Summary of deep Learning optimization method

Source: Internet
Author: User
http://blog.csdn.net/lien0906/article/details/47399823 excerpt from this blog
In August 15, the Adam method was added to the Caffe.
Stochastic Gradient descent (SGD) Parameters for SGD

When using a learning method with random gradient descent (SGD), there are generally the following parameters to adjust: Learning rate Weight Decay weight decay Momentum momentum Learning rate Decay learning rates decay

In this case only the first parameter (learning rate) is necessary, the remainder is to improve the adaptive parameters, that is, the latter 3 parameters can be set to 0 when not required. Learning Rate

The learning rate determines the speed at which the weights are updated, so that the results pass through the optimal value, too small, which slows down too slowly.
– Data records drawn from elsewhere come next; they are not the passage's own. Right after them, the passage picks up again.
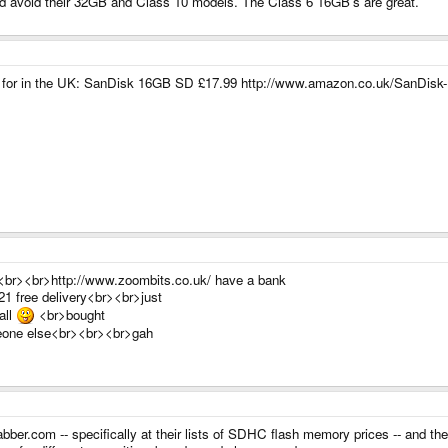
ld avoid their 32GB and Class 10 models. The Class 6 16GB's are great.
them for in the UK: SanDisk 16GB SD £17.99 http://www.amazon.co.uk/SanD
os<br><br>http://www.zoombits.co.uk/ have a bank
21 free delivery<br><br>just
all
<br>bought
omeone else<br><br><br>gah
bber.com -- specifically at their lists of SDHC flash memory prices -- and then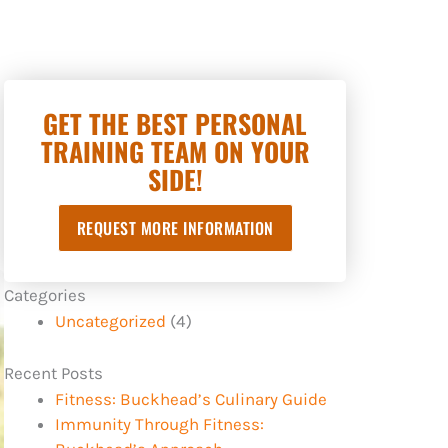
GET THE BEST PERSONAL
TRAINING TEAM ON YOUR
SIDE!
REQUEST MORE INFORMATION
Categories
Uncategorized
(4)
Recent Posts
Fitness: Buckhead’s Culinary Guide
Immunity Through Fitness:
Only by human intervention to adjust the parameters need to constantly modify the learning rate, so the following 3 parameters are based on the self-adaptive approach proposed solution.
Wi←wi−η∂e∂wi

Weight Decay

In the practical application, in order to avoid the over-fitting of the model, we need to add the cost function to the specification, and in SGD we add $−ηλw_i$ to normalize the cost function.
Wi←wi−η∂e∂wi−ηλwi
The basic idea of this formula is to reduce the effect of unimportant parameters on the results, and the useful weights will not be affected by weight decay, which is very similar to dropout's thought principle.

Link 1
Link 2 Learning rate Decay

A way to improve the ability of SGD optimization by decreasing the size of the learning rate for each iteration. Initial learning rate $\eta=\eta_0$ learning, decay $\eta_d$ at each iteration $s $:

η (s) =η01+s⋅ηd
In many papers, another common method is to iterate around 30-50 times to directly manipulate the learning rate ($\eta←0.5\cdot\eta$)

Contact Us

The content source of this page is from Internet, which doesn't represent Alibaba Cloud's opinion; products and services mentioned on that page don't have any relationship with Alibaba Cloud. If the content of the page makes you feel confusing, please write us an email, we will handle the problem within 5 days after receiving your email.

If you find any instances of plagiarism from the community, please send an email to: info-contact@alibabacloud.com and provide relevant evidence. A staff member will contact you within 5 working days.

A Free Trial That Lets You Build Big!

Start building with 50+ products and up to 12 months usage for Elastic Compute Service

  • Sales Support

    1 on 1 presale consultation

  • After-Sales Support

    24/7 Technical Support 6 Free Tickets per Quarter Faster Response

  • Alibaba Cloud offers highly flexible support services tailored to meet your exact needs.